START GIVEN ENTRIES

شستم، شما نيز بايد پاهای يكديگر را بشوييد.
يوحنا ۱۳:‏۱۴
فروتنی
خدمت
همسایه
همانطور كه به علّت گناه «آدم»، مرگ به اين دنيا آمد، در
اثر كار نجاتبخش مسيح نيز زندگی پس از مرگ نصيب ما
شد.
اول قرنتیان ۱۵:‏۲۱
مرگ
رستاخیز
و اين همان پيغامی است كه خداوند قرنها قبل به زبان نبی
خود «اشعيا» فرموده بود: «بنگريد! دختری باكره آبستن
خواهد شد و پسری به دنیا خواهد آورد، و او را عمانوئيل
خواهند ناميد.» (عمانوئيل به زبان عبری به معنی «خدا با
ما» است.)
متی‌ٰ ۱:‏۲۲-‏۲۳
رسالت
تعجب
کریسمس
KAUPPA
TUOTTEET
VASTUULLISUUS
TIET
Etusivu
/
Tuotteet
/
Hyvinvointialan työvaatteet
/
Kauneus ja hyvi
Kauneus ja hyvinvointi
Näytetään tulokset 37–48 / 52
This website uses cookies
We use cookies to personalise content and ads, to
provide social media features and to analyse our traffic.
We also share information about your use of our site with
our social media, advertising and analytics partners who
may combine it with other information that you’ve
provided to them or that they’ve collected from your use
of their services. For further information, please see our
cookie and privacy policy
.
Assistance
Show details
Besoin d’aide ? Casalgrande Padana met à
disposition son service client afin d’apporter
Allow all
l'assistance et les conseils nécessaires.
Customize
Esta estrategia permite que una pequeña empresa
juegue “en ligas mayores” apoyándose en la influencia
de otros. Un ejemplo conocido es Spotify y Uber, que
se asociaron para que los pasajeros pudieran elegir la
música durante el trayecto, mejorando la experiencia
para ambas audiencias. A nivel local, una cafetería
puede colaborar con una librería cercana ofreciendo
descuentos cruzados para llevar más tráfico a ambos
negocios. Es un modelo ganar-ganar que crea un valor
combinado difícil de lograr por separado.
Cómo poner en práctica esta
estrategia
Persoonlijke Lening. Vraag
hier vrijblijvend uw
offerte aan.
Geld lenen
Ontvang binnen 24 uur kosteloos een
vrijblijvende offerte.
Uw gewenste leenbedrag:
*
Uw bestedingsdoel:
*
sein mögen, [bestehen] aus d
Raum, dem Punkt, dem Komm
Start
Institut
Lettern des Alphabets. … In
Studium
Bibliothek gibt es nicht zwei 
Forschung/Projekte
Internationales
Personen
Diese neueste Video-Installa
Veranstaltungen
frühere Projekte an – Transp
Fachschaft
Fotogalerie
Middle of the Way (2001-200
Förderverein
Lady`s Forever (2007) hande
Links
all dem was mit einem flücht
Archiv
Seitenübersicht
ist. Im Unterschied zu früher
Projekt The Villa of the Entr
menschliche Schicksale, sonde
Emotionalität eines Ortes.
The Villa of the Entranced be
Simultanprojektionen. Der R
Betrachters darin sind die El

END GIVEN ENTRIES

* _WHAT IS EXPECTED_: Rewrite every line of the listing above as a numbered list, skipping any blank lines.

* _EXERCISE RESULT_:
1. شستم، شما نيز بايد پاهای يكديگر را بشوييد.
2. يوحنا ۱۳:‏۱۴
3. فروتنی
4. خدمت
5. همسایه
6. همانطور كه به علّت گناه «آدم»، مرگ به اين دنيا آمد، در
7. اثر كار نجاتبخش مسيح نيز زندگی پس از مرگ نصيب ما
8. شد.
9. اول قرنتیان ۱۵:‏۲۱
10. مرگ
11. رستاخیز
12. و اين همان پيغامی است كه خداوند قرنها قبل به زبان نبی
13. خود «اشعيا» فرموده بود: «بنگريد! دختری باكره آبستن
14. خواهد شد و پسری به دنیا خواهد آورد، و او را عمانوئيل
15. خواهند ناميد.» (عمانوئيل به زبان عبری به معنی «خدا با
16. ما» است.)
17. متی‌ٰ ۱:‏۲۲-‏۲۳
18. رسالت
19. تعجب
20. کریسمس
21. KAUPPA
22. TUOTTEET
23. VASTUULLISUUS
24. TIET
25. Etusivu
26. /
27. Tuotteet
28. /
29. Hyvinvointialan työvaatteet
30. /
31. Kauneus ja hyvi
32. Kauneus ja hyvinvointi
33. Näytetään tulokset 37–48 / 52
34. This website uses cookies
35. We use cookies to personalise content and ads, to
36. provide social media features and to analyse our traffic.
37. We also share information about your use of our site with
38. our social media, advertising and analytics partners who
39. may combine it with other information that you’ve
40. provided to them or that they’ve collected from your use
41. of their services. For further information, please see our
42. cookie and privacy policy
43. .
44. Assistance
45. Show details
46. Besoin d’aide ? Casalgrande Padana met à
47. disposition son service client afin d’apporter
48. Allow all
49. l'assistance et les conseils nécessaires.
50. Customize
51. Esta estrategia permite que una pequeña empresa
52. juegue “en ligas mayores” apoyándose en la influencia
53. de otros. Un ejemplo conocido es Spotify y Uber, que
54. se asociaron para que los pasajeros pudieran elegir la
55. música durante el trayecto, mejorando la experiencia
56. para ambas audiencias. A nivel local, una cafetería
57. puede colaborar con una librería cercana ofreciendo
58. descuentos cruzados para llevar más tráfico a ambos
59. negocios. Es un modelo ganar-ganar que crea un valor
60. combinado difícil de lograr por separado.
61. Cómo poner en práctica esta
62. estrategia
63. Persoonlijke Lening. Vraag
64. hier vrijblijvend uw
65. offerte aan.
66. Geld lenen
67. Ontvang binnen 24 uur kosteloos een
68. vrijblijvende offerte.
69. Uw gewenste leenbedrag:
70. *
71. Uw bestedingsdoel:
72. *
73. sein mögen, [bestehen] aus d
74. Raum, dem Punkt, dem Komm
75. Start
76. Institut
77. Lettern des Alphabets. … In
78. Studium
79. Bibliothek gibt es nicht zwei 
80. Forschung/Projekte
81. Internationales
82. Personen
83. Diese neueste Video-Installa
84. Veranstaltungen
85. frühere Projekte an – Transp
86. Fachschaft
87. Fotogalerie
88. Middle of the Way (2001-200
89. Förderverein
90. Lady`s Forever (2007) hande
91. Links
92. all dem was mit einem flücht
93. Archiv
94. Seitenübersicht
95. ist. Im Unterschied zu früher
96. Projekt The Villa of the Entr
97. menschliche Schicksale, sonde
98. Emotionalität eines Ortes.
99. The Villa of the Entranced be
100. Simultanprojektionen. Der R
101. Betrachters darin sind die El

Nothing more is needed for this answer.